PAGE EXCERPT:
Include top and bottom adjustment results with k-nts adjustment results.

In [None]:
adjustment_df.loc[adjustment_df.Method=="Top",:].groupby(["Direction", "Parameter"]).mean()

In [None]:
adjustment_df.loc[adjustment_df.Method=="Bottom",:].mean(axis=0)

In [None]:
adjustment_df.loc[adjustment_df.Method=="Bottom",:].groupby(["Direction", "Parameter"]).mean()

In [None]:
adjustment_df.loc[adjustment_df.Method=="AN",:].mean(axis=0)

In [None]:
adjustment_df.loc[adjustment_df.Method=="AN",:].groupby(["Direction", "Parameter"]).mean()

In [None]:
adjustment_df.loc[adjustment_df.Method=="DP",:].mean(axis=0)

In [None]:
adjustment_df.loc[adjustment_df.Method=="DP",:].groupby(["Direction", "Parameter"]).mean()

***

Calculations of interest.

Calculate adjustment characteristics for top coding across all models.

Get the proportions of directions and large and small magnitude adjustments for top coding and differential privacy.

In [None]:
# adjustment_df.loc[adjustment_df.Method=="Top",["Direction", "Valuable"]].groupby("Direction").mean()

In [None]:
# adjustment_df.loc[adjustment_df.Method=="Top",["Direction", "Magnitude"]].mean(axis=0)

In [None]:
# adjustment_df.loc[adjustment_df.Method=="DP",["Direction", "Magnitude"]].mean(axis=0)

***

We need to combine our predictor variables.

In [None]:
# X = pd.concat([direction, magnitudes, large_magnitudes, small_magnitudes], axis=1, ignore_index=True).reset_index(drop=True)

In [None]:
# X.columns = ["Direction", "Magnitude", "Large_Magnitude", "Small_Magnitude"]

In [None]:
# X = pd.concat([X, ts_features], axis=1)

In [None]:
full_data

In [None]:
rf_data = full_data.loc[:,["is_valuable", "positive_adjustment", "magnitudes", "linearity"]]

In [None]:
y = rf_data.is_valuable

In [None]:
X = rf_data.drop('is_valuable', axis=1)

In [None]:
scaler = StandardScaler()

In [None]:
X_scaled = pd.DataFrame(scaler.fit_transform(X), columns=X.columns)

In [None]:
X_scaled

***

## Predicting Adjustment Value Using Random Forest

In [None]:
RF = RandomForestClassifier()

Limb landmark coordinates:
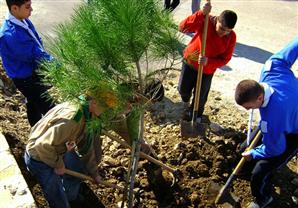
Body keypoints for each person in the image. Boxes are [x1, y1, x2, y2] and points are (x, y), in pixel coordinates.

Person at [234, 37, 298, 208]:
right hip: (284, 118)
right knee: (243, 148)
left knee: (261, 171)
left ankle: (263, 199)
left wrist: (255, 154)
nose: (248, 111)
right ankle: (244, 173)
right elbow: (292, 48)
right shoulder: (271, 68)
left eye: (249, 107)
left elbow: (274, 148)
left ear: (260, 97)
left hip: (294, 132)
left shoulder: (274, 117)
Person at [178, 1, 237, 122]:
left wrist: (209, 61)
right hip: (190, 61)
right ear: (217, 20)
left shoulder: (231, 36)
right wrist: (201, 13)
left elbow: (225, 59)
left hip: (207, 70)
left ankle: (195, 117)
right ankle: (185, 101)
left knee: (200, 99)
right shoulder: (205, 21)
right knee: (183, 90)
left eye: (227, 31)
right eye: (222, 28)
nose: (223, 33)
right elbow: (183, 27)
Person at [0, 0, 55, 126]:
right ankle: (50, 137)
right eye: (27, 7)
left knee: (32, 101)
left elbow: (36, 41)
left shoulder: (23, 21)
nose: (32, 10)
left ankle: (35, 126)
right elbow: (34, 54)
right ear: (14, 8)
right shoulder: (11, 34)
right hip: (24, 77)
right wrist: (55, 64)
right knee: (49, 107)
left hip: (31, 70)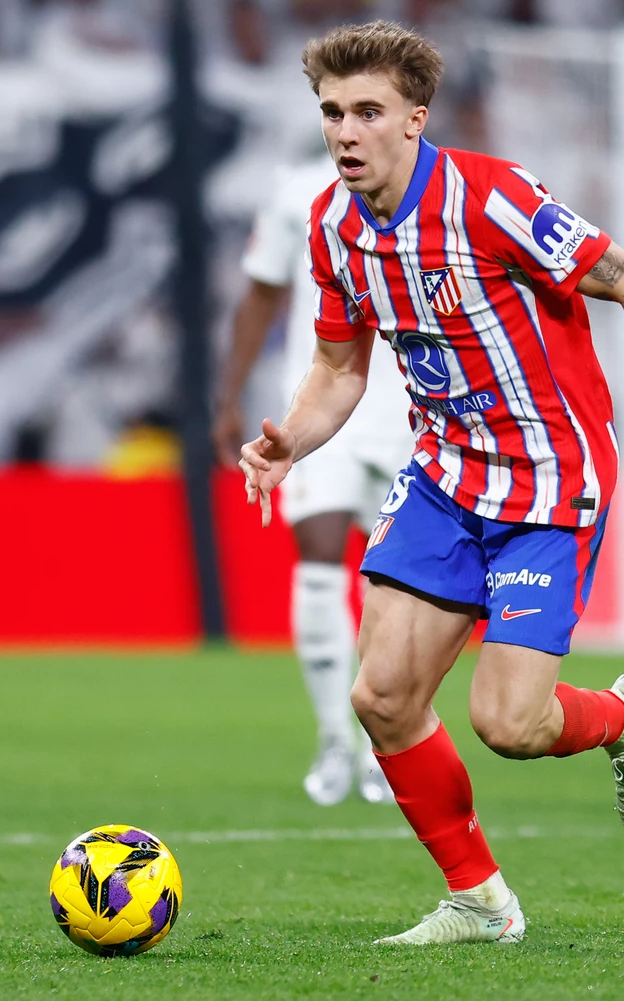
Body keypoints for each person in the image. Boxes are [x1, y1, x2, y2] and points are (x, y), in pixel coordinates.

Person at [238, 22, 624, 946]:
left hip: (550, 478)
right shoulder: (332, 225)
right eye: (330, 114)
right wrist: (292, 442)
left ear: (414, 120)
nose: (345, 133)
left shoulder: (494, 199)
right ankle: (480, 901)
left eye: (368, 112)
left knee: (509, 724)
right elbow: (339, 369)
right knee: (382, 697)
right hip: (444, 474)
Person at [217, 156, 409, 807]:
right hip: (321, 404)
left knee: (397, 581)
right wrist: (229, 396)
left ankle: (388, 741)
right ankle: (333, 737)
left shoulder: (437, 190)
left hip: (415, 411)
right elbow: (261, 292)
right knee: (320, 559)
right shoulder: (297, 191)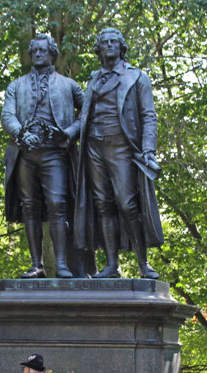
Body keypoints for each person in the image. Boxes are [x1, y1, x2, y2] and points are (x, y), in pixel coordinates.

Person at [74, 28, 164, 279]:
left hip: (122, 146)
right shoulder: (93, 80)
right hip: (93, 146)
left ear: (121, 47)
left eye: (114, 41)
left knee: (127, 203)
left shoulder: (136, 77)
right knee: (103, 205)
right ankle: (112, 265)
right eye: (104, 42)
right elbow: (84, 115)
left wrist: (148, 148)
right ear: (99, 49)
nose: (109, 45)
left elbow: (148, 115)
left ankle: (143, 263)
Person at [1, 34, 84, 279]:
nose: (37, 54)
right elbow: (7, 116)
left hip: (55, 153)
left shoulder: (69, 85)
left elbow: (89, 110)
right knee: (30, 208)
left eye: (42, 50)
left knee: (58, 205)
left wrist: (70, 132)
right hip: (25, 154)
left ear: (52, 54)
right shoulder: (16, 86)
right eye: (34, 50)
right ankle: (36, 265)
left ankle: (60, 264)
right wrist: (20, 133)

WORK TO COMPLETE: Write out the notebook excerpt on adjustment methods word for word, taking everything from "Calculations of interest." down to "and differential privacy.".

PROBLEM SOLUTION:
Calculations of interest.

Calculate adjustment characteristics for top coding across all models.

Get the proportions of directions and large and small magnitude adjustments for top coding and differential privacy.